● **WORK REQUEST 1**:
Answer these questions using the forum thread on plotting a CDF for each travel mode:
(a) In the data table, what is the travelmode for trip_id 303662?
(b) What label does the code assign to the y-axis?
(c) Which pyplot command does the solution recommend?

● **SOURCE PASSAGE**:
::::::
Search code examples
pythonpandascdf

pandas plot CDF for multi-class column


I am working with the python empyrical-dist package to plot a CDF of speed distribution with respect to traval mode (multi-class).

data.head()
+---+---------+----------+----------+-------+--------------+------------+
|   | trip_id | distance | duration | speed | acceleration | travelmode |
+---+---------+----------+----------+-------+--------------+------------+
| 0 |  303637 | 5.92     | 0.51     | 3.20  | 0.00173      | metro      |
| 1 |  303638 | 3.54     | 0.22     | 4.44  | 0.00557      | bus        |
| 2 |  303642 | 4.96     | 0.20     | 6.84  | 0.00944      | car        |
| 3 |  303662 | 6.53     | 0.97     | 1.86  | 0.00053      | foot       |
| 4 |  303663 | 40.23    | 0.94     | 11.85 | 0.00349      | car        |
+---+---------+----------+----------+-------+--------------+------------+

now what to plot the CDF of speed column for each mode in travelmode. So,

from empiricaldist import Cdf

def decorate_cdf(title, x, y):
    """Labels the axes.

    title: string
    """
    plt.xlabel(x)
    plt.ylabel(y)
    plt.title(title)

for name, group in data.groupby('travelmode'):
    Cdf.from_seq(group.speed).plot()

title, x, y = 'Speed by mode','speed (km/h)', 'CDF'
decorate_cdf(title,x,y)

enter image description here

How do I then add legend to each plot so I can tell which plot is for what mode?


Solution

  • Use matplotlib's pyplot.legend command:

    plt.legend(data.groupby('travelmode').groups.keys())
::::::
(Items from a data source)
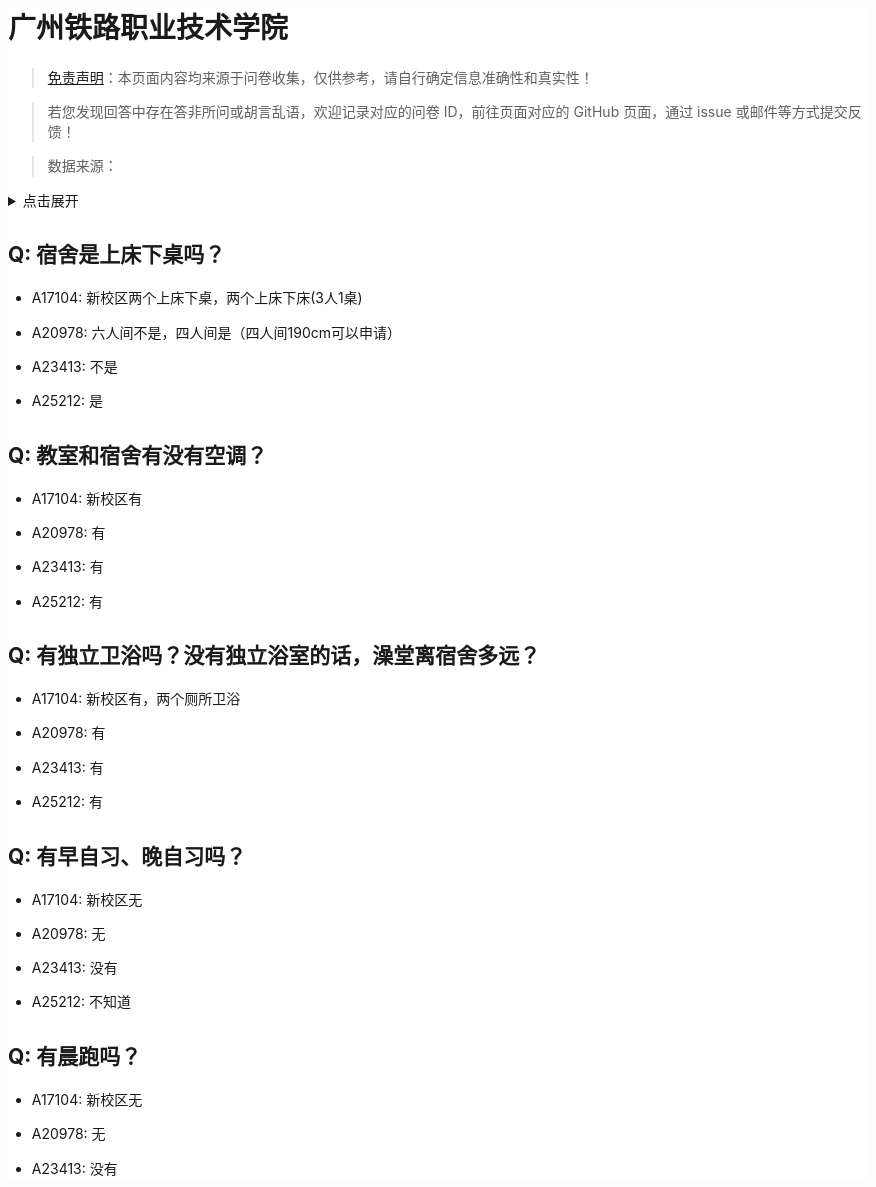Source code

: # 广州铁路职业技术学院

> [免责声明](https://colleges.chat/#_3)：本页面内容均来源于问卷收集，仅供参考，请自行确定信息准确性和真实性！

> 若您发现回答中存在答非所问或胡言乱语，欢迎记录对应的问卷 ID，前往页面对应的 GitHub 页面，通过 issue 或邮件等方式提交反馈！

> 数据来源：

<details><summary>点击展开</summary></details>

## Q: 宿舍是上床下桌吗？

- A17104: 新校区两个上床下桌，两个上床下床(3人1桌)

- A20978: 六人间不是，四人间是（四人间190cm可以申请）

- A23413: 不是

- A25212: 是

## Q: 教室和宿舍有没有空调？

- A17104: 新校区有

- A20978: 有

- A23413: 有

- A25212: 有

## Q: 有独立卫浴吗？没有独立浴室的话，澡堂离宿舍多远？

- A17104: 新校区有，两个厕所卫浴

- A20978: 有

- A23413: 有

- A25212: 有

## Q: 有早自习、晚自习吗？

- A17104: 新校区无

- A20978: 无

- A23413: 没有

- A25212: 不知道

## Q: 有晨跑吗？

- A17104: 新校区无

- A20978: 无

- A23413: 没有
::::::
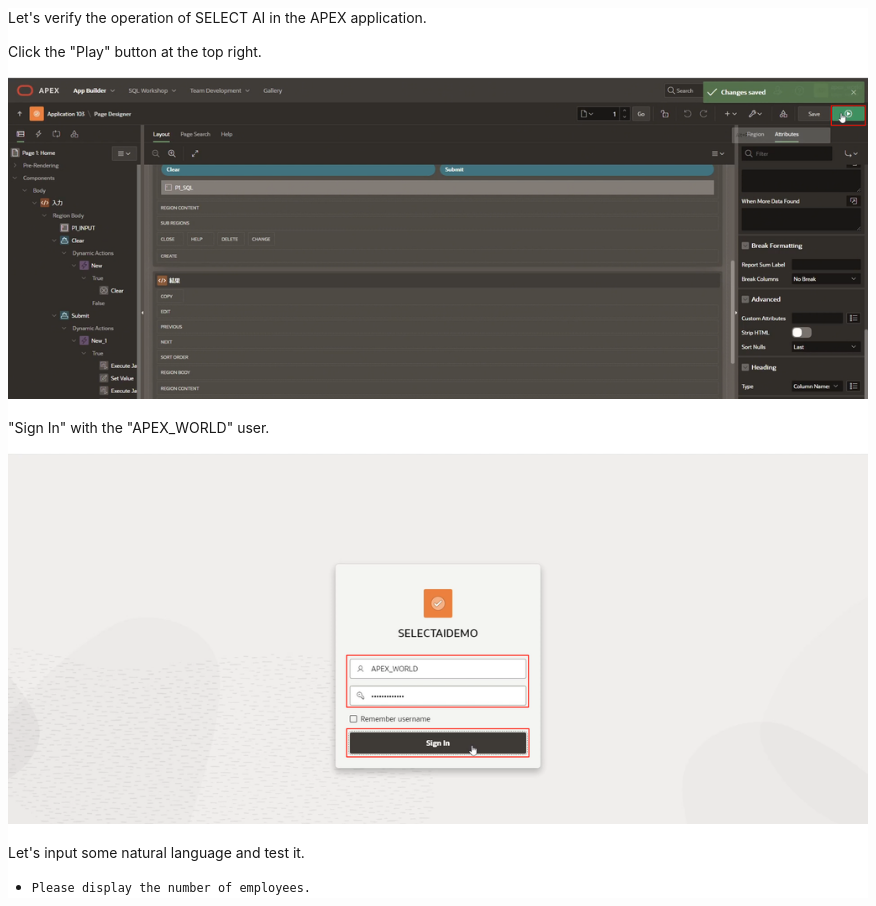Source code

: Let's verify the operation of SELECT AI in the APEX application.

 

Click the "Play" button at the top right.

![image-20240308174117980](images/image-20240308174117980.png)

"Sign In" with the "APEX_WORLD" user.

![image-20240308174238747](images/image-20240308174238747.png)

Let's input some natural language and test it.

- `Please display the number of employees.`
::::::
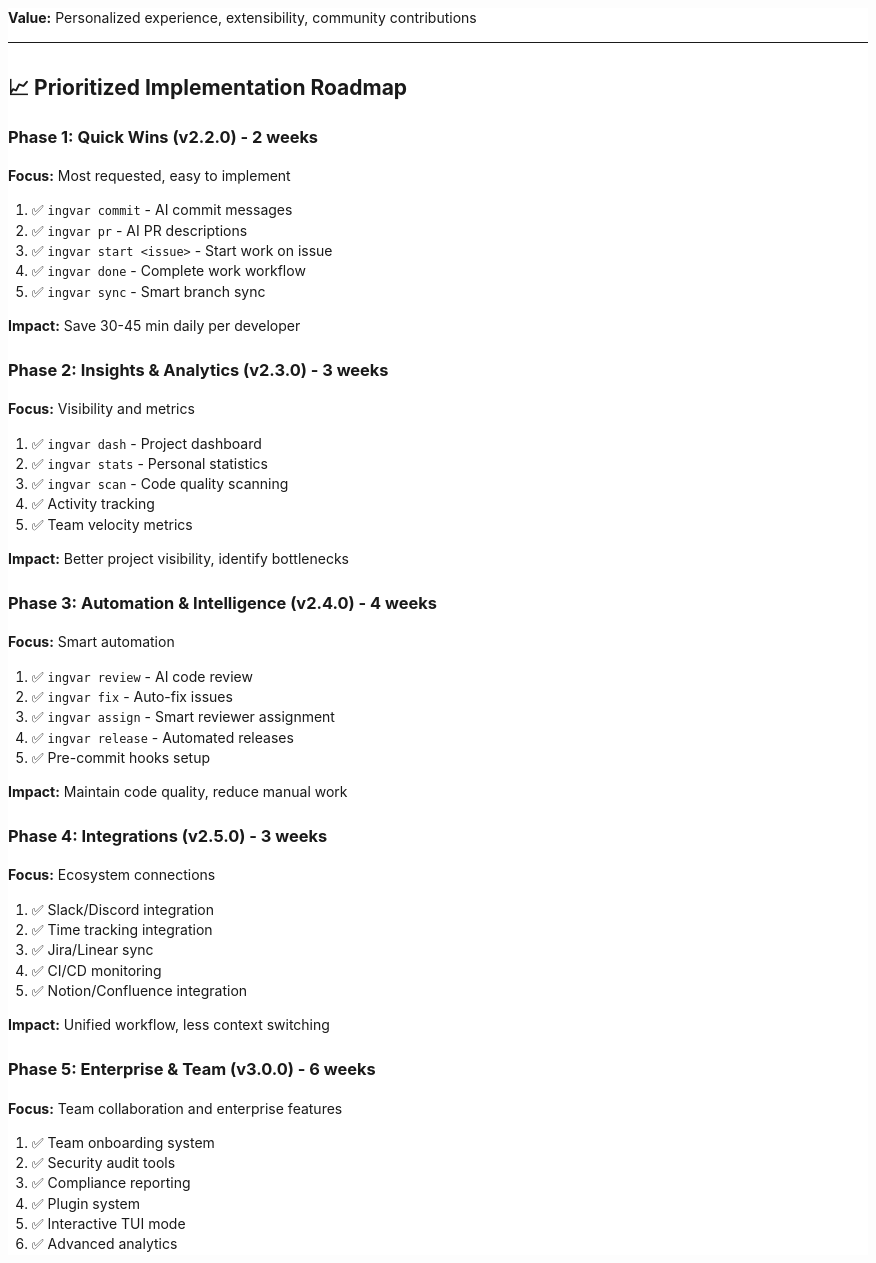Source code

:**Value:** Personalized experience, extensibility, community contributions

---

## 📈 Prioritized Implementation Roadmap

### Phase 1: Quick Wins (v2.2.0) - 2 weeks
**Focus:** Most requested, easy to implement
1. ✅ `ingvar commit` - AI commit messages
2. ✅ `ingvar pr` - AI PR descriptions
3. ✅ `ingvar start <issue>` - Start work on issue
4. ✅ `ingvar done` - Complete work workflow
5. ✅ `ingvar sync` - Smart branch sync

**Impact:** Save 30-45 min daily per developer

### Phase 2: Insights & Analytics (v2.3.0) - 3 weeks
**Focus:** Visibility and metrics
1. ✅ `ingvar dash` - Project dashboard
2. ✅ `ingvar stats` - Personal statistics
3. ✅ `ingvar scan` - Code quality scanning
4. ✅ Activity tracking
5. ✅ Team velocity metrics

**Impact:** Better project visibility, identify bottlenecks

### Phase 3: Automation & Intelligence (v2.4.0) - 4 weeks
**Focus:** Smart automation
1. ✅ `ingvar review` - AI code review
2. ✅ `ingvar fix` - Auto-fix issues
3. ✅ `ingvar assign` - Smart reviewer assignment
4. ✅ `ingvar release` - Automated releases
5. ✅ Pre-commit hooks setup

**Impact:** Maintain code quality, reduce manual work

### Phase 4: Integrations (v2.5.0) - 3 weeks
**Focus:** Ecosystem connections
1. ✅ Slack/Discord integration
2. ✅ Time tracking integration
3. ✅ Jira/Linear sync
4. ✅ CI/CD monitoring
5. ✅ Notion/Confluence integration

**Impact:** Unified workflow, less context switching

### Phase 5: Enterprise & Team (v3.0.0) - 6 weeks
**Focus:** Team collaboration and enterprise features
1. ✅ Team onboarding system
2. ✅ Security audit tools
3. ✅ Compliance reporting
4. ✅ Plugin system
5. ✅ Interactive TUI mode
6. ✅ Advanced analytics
::::::
● **WORK REQUEST 2**: Return each line of the records that contains the string "commit".

● **RESULT 1**:
(a) foot
(b) CDF
(c) legend (plt.legend)

● **RESULT 2**:
1. ✅ `ingvar commit` - AI commit messages
5. ✅ Pre-commit hooks setup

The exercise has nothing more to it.